→ TRAVAIL DEMANDÉ
D'après le texte sur la reconstruction de Gaza, quelles institutions ont publié la nouvelle étude sur les besoins de reconstruction ?

Reconstruire ce qu’Israël a détruit à Gaza au mois de mai prendra deux ans et coûtera jusqu’à 500 millions de dollars. (Mohammed Zaanoun / ActiveStills)
Par Maureen Clare Murphy
Une nouvelle étude sur les besoins nécessaires à la reconstruction de Gaza, publiée par l’ONU, l’UE et la Banque Mondiale, démontre à nouveau le rôle nuisible joué par ces institutions en Palestine.
Les auteurs de l’« évaluation rapide des dégats et des besoins », comme l’ONU, l’UE et la Banque Mondiale appellent leur étude, se donnent beaucoup de mal pour minimiser la responsabilité d’Israël dans la situation catastrophique de Gaza, exacerbée par le dernier épisode des bombardements de mai.
Ils utilisent partout la forme passive dans une tentative évidente pour minimiser le rôle d’Israël dans la destruction, et dont la reconstruction va coûter quelques 345 à 485 millions de dollars et nécessiter deux ans.
Ceci en supposant qu’Israël ne fera pas obstacle à toute occasion.

Entrées tirées d'une collection:
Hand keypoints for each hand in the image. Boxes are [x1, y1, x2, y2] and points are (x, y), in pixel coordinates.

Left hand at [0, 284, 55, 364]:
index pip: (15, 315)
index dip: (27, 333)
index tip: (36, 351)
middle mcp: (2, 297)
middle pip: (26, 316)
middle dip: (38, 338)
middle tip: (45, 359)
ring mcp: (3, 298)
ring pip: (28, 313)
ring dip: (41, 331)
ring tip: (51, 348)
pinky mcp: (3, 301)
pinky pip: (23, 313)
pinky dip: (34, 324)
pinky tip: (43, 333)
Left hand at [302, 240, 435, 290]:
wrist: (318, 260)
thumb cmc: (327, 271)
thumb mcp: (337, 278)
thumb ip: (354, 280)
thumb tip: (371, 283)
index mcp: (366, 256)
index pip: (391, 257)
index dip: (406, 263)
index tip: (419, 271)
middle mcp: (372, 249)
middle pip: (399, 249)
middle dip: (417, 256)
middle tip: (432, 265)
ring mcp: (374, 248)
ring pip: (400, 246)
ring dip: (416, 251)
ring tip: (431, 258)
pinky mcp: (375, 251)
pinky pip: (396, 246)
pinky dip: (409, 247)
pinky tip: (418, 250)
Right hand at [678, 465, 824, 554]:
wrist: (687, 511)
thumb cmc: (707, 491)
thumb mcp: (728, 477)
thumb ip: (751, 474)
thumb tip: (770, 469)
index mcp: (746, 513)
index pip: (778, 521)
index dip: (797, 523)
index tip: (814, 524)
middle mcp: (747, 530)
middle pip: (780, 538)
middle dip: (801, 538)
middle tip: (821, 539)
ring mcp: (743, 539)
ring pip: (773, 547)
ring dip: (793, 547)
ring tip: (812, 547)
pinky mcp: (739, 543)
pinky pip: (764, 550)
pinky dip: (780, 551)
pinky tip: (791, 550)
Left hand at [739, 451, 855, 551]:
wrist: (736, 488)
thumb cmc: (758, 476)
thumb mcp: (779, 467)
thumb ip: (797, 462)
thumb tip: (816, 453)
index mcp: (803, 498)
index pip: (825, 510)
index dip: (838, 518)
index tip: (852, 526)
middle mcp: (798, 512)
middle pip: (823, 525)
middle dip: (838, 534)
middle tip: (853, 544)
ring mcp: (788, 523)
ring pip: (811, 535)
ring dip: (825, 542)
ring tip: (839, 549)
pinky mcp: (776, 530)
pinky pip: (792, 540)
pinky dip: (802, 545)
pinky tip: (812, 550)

---

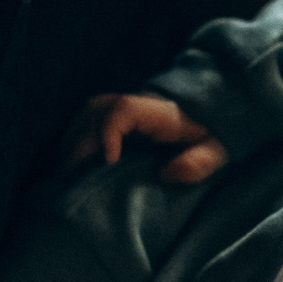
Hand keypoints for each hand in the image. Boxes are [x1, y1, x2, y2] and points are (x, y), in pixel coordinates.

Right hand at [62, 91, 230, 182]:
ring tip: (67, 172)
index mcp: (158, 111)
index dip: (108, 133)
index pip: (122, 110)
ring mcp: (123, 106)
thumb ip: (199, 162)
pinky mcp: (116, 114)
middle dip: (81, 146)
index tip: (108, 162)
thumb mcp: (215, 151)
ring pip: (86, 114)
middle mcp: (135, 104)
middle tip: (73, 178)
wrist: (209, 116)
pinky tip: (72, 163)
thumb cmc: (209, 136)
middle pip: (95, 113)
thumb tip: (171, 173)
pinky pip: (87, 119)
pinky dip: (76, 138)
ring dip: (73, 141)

→ RÉPONSE RÉDIGÉE
L'ONU, l'UE et la Banque Mondiale.